> [THE PROBLEM]: Return every one of the items below verbatim, without changing a single line.

> [INPUT DATA]:

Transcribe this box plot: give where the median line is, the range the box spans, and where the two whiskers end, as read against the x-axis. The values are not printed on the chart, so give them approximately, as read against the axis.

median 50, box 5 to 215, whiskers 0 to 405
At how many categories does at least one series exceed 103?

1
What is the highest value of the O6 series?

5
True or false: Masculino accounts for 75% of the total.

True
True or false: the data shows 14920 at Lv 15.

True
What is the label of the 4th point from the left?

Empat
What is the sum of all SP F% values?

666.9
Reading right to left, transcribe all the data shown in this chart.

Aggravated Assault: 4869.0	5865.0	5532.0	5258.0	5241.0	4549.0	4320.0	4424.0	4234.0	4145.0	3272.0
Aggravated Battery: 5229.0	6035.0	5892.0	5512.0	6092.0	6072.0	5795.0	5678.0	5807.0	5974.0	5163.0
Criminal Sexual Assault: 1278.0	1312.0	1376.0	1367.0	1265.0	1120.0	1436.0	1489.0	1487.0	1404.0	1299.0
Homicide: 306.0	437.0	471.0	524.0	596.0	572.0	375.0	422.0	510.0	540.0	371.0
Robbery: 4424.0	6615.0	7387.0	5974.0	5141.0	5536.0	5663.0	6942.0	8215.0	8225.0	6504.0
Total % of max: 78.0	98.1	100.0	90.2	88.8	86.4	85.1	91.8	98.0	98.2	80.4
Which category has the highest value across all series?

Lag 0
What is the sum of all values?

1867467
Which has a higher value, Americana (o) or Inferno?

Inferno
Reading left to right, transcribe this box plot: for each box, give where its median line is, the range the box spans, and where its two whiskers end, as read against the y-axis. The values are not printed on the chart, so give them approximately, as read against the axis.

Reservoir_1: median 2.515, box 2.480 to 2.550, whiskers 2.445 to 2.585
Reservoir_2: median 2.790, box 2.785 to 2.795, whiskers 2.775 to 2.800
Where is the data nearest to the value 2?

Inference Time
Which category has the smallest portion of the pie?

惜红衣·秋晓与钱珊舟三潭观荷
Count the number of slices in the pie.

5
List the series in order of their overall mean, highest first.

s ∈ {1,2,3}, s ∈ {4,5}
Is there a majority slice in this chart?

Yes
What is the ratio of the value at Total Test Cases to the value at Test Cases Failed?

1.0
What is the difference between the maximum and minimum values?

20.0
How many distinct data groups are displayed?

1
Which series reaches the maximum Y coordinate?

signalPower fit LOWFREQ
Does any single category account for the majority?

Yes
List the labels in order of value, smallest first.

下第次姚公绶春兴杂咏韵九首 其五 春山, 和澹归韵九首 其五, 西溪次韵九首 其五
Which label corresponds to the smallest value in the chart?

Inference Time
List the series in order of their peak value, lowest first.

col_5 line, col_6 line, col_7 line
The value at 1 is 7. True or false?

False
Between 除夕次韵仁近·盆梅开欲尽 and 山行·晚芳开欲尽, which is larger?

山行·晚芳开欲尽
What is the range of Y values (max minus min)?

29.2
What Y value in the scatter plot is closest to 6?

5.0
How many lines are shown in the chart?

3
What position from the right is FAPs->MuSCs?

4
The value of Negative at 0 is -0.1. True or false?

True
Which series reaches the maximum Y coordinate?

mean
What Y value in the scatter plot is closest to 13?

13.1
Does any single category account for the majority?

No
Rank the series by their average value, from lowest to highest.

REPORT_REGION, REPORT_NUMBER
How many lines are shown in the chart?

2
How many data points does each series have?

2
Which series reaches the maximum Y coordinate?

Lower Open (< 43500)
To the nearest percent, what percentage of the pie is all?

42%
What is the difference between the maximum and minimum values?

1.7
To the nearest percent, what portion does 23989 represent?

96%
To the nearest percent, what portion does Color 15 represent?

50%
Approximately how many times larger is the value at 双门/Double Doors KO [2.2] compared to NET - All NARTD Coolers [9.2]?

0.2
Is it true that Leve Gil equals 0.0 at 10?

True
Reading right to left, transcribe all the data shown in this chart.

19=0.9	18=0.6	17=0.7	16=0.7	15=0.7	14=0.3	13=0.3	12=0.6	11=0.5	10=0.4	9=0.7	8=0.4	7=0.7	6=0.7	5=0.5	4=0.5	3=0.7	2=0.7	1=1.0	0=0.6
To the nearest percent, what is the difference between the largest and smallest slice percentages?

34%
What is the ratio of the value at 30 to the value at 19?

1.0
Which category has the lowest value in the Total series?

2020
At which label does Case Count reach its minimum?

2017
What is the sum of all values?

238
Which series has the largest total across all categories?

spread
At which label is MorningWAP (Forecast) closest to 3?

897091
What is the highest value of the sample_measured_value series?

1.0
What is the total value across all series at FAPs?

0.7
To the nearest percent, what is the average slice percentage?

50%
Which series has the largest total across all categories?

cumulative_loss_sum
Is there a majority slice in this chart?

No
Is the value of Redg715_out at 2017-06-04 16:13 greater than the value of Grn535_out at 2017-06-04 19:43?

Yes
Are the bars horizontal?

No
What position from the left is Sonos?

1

> [SOLVED PROBLEM]:
Transcribe this box plot: give where the median line is, the range the box spans, and where the two whiskers end, as read against the x-axis. The values are not printed on the chart, so give them approximately, as read against the axis.

median 50, box 5 to 215, whiskers 0 to 405
At how many categories does at least one series exceed 103?

1
What is the highest value of the O6 series?

5
True or false: Masculino accounts for 75% of the total.

True
True or false: the data shows 14920 at Lv 15.

True
What is the label of the 4th point from the left?

Empat
What is the sum of all SP F% values?

666.9
Reading right to left, transcribe all the data shown in this chart.

Aggravated Assault: 4869.0	5865.0	5532.0	5258.0	5241.0	4549.0	4320.0	4424.0	4234.0	4145.0	3272.0
Aggravated Battery: 5229.0	6035.0	5892.0	5512.0	6092.0	6072.0	5795.0	5678.0	5807.0	5974.0	5163.0
Criminal Sexual Assault: 1278.0	1312.0	1376.0	1367.0	1265.0	1120.0	1436.0	1489.0	1487.0	1404.0	1299.0
Homicide: 306.0	437.0	471.0	524.0	596.0	572.0	375.0	422.0	510.0	540.0	371.0
Robbery: 4424.0	6615.0	7387.0	5974.0	5141.0	5536.0	5663.0	6942.0	8215.0	8225.0	6504.0
Total % of max: 78.0	98.1	100.0	90.2	88.8	86.4	85.1	91.8	98.0	98.2	80.4
Which category has the highest value across all series?

Lag 0
What is the sum of all values?

1867467
Which has a higher value, Americana (o) or Inferno?

Inferno
Reading left to right, transcribe this box plot: for each box, give where its median line is, the range the box spans, and where its two whiskers end, as read against the y-axis. The values are not printed on the chart, so give them approximately, as read against the axis.

Reservoir_1: median 2.515, box 2.480 to 2.550, whiskers 2.445 to 2.585
Reservoir_2: median 2.790, box 2.785 to 2.795, whiskers 2.775 to 2.800
Where is the data nearest to the value 2?

Inference Time
Which category has the smallest portion of the pie?

惜红衣·秋晓与钱珊舟三潭观荷
Count the number of slices in the pie.

5
List the series in order of their overall mean, highest first.

s ∈ {1,2,3}, s ∈ {4,5}
Is there a majority slice in this chart?

Yes
What is the ratio of the value at Total Test Cases to the value at Test Cases Failed?

1.0
What is the difference between the maximum and minimum values?

20.0
How many distinct data groups are displayed?

1
Which series reaches the maximum Y coordinate?

signalPower fit LOWFREQ
Does any single category account for the majority?

Yes
List the labels in order of value, smallest first.

下第次姚公绶春兴杂咏韵九首 其五 春山, 和澹归韵九首 其五, 西溪次韵九首 其五
Which label corresponds to the smallest value in the chart?

Inference Time
List the series in order of their peak value, lowest first.

col_5 line, col_6 line, col_7 line
The value at 1 is 7. True or false?

False
Between 除夕次韵仁近·盆梅开欲尽 and 山行·晚芳开欲尽, which is larger?

山行·晚芳开欲尽
What is the range of Y values (max minus min)?

29.2
What Y value in the scatter plot is closest to 6?

5.0
How many lines are shown in the chart?

3
What position from the right is FAPs->MuSCs?

4
The value of Negative at 0 is -0.1. True or false?

True
Which series reaches the maximum Y coordinate?

mean
What Y value in the scatter plot is closest to 13?

13.1
Does any single category account for the majority?

No
Rank the series by their average value, from lowest to highest.

REPORT_REGION, REPORT_NUMBER
How many lines are shown in the chart?

2
How many data points does each series have?

2
Which series reaches the maximum Y coordinate?

Lower Open (< 43500)
To the nearest percent, what percentage of the pie is all?

42%
What is the difference between the maximum and minimum values?

1.7
To the nearest percent, what portion does 23989 represent?

96%
To the nearest percent, what portion does Color 15 represent?

50%
Approximately how many times larger is the value at 双门/Double Doors KO [2.2] compared to NET - All NARTD Coolers [9.2]?

0.2
Is it true that Leve Gil equals 0.0 at 10?

True
Reading right to left, transcribe all the data shown in this chart.

19=0.9	18=0.6	17=0.7	16=0.7	15=0.7	14=0.3	13=0.3	12=0.6	11=0.5	10=0.4	9=0.7	8=0.4	7=0.7	6=0.7	5=0.5	4=0.5	3=0.7	2=0.7	1=1.0	0=0.6
To the nearest percent, what is the difference between the largest and smallest slice percentages?

34%
What is the ratio of the value at 30 to the value at 19?

1.0
Which category has the lowest value in the Total series?

2020
At which label does Case Count reach its minimum?

2017
What is the sum of all values?

238
Which series has the largest total across all categories?

spread
At which label is MorningWAP (Forecast) closest to 3?

897091
What is the highest value of the sample_measured_value series?

1.0
What is the total value across all series at FAPs?

0.7
To the nearest percent, what is the average slice percentage?

50%
Which series has the largest total across all categories?

cumulative_loss_sum
Is there a majority slice in this chart?

No
Is the value of Redg715_out at 2017-06-04 16:13 greater than the value of Grn535_out at 2017-06-04 19:43?

Yes
Are the bars horizontal?

No
What position from the left is Sonos?

1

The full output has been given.